But it feels to me that there’s a lot less creativity further down the line. It feels progressively harder to find vibrant Jewish spiritual models for what other traditions might call ‘cronehood’ or ‘wise womanhood.’ There’s plenty going on at the institutional/political level - witness the sterling work of the Women’s League, among others - but aging in general, and the menopause in particular, get short shrift in the sources. The general emphasis in Torah and even in the remainder of Tanakh is that fertility=good and lack of fertility=bad; despite the valiant efforts of generations of midrashists, this leaves me with a lingering sense of inadequacy. Sarah complaining of her wrinkles and Naomi of her dried-up reproductive organs rings a little too true to my rather older ears. (Even modern Hebrew calls it balut - ‘withering.’ Ugh.)
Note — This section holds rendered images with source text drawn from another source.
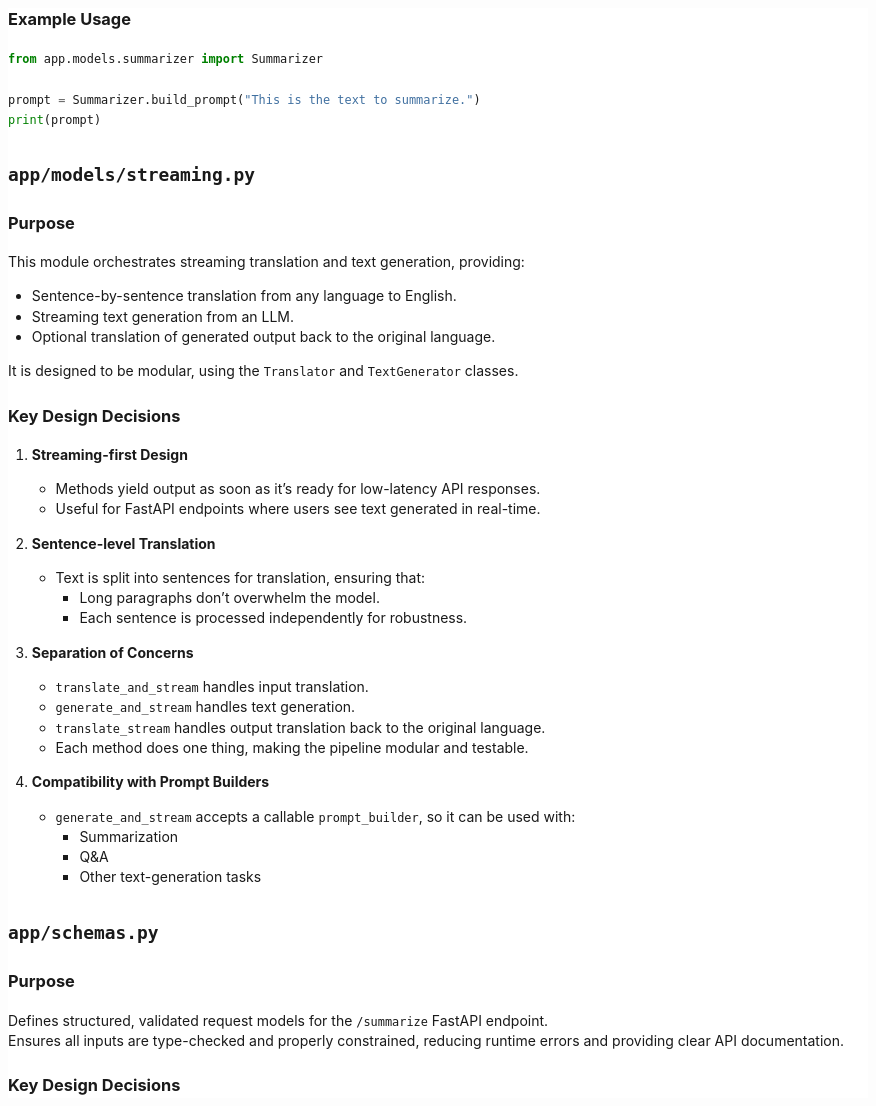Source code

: ### Example Usage

```python
from app.models.summarizer import Summarizer

prompt = Summarizer.build_prompt("This is the text to summarize.")
print(prompt)
```

## `app/models/streaming.py`

### Purpose
This module orchestrates streaming translation and text generation, providing:
- Sentence-by-sentence translation from any language to English.
- Streaming text generation from an LLM.
- Optional translation of generated output back to the original language.

It is designed to be modular, using the `Translator` and `TextGenerator` classes.

### Key Design Decisions

1. **Streaming-first Design**  
   - Methods yield output as soon as it’s ready for low-latency API responses.  
   - Useful for FastAPI endpoints where users see text generated in real-time.

2. **Sentence-level Translation**  
   - Text is split into sentences for translation, ensuring that:
     - Long paragraphs don’t overwhelm the model.
     - Each sentence is processed independently for robustness.
  
3. **Separation of Concerns**  
   - `translate_and_stream` handles input translation.  
   - `generate_and_stream` handles text generation.  
   - `translate_stream` handles output translation back to the original language.  
   - Each method does one thing, making the pipeline modular and testable.

4. **Compatibility with Prompt Builders**  
   - `generate_and_stream` accepts a callable `prompt_builder`, so it can be used with:
     - Summarization
     - Q&A
     - Other text-generation tasks


## `app/schemas.py`

### Purpose
Defines structured, validated request models for the `/summarize` FastAPI endpoint.  
Ensures all inputs are type-checked and properly constrained, reducing runtime errors and providing clear API documentation.

### Key Design Decisions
My own menopause came earlier than I expected: I was done and out at 48. It was a rocky sort of a ride, and I emerged feeling fundamentally different. On the advice of Rabbi Cheryl Peretz at the AJU, I decided to see if I could create a ritual for myself to mark the transition.

It turned out to be a fulfilling project. The AJU has a beautiful mikveh, which provided the mise en place; seven dear women, ranging in age from their 20s to their 70s and including both family and friends, came to be with me. I wrote a list of seven things I was relinquishing, one for each step into the mikveh, and seven things I was claiming as I came back up the steps. In between, there were three immersions, with blessings. The photos (there are photos, not for publication but I am glad to have them) show me sopping wet, with a radiant, tearful smile that beams out and is reflected in the faces around me.

Since then, I’ve written other mikveh ceremonies to mark other women’s transitions - post-surgery, post breakup, pre-wedding. I’m reassured by the fact that there are other women out there doing the same. I find myself wondering about reclaiming other rituals - for example, whether the piece of jewelry called the yerushalayim shel zahav that Rabbi Akiva purchased for his wife might form the basis of some kind of crowning ceremony. I wonder what other models are hiding in the sources.

And I’m left with the feeling that, while I have no wish to breach privacy, there is a deep conversation which needs to be had about Jewish understandings of menopause. Just about every Jewish woman over 55 has gone through it. Surely there should be a ritual language for this transition, too?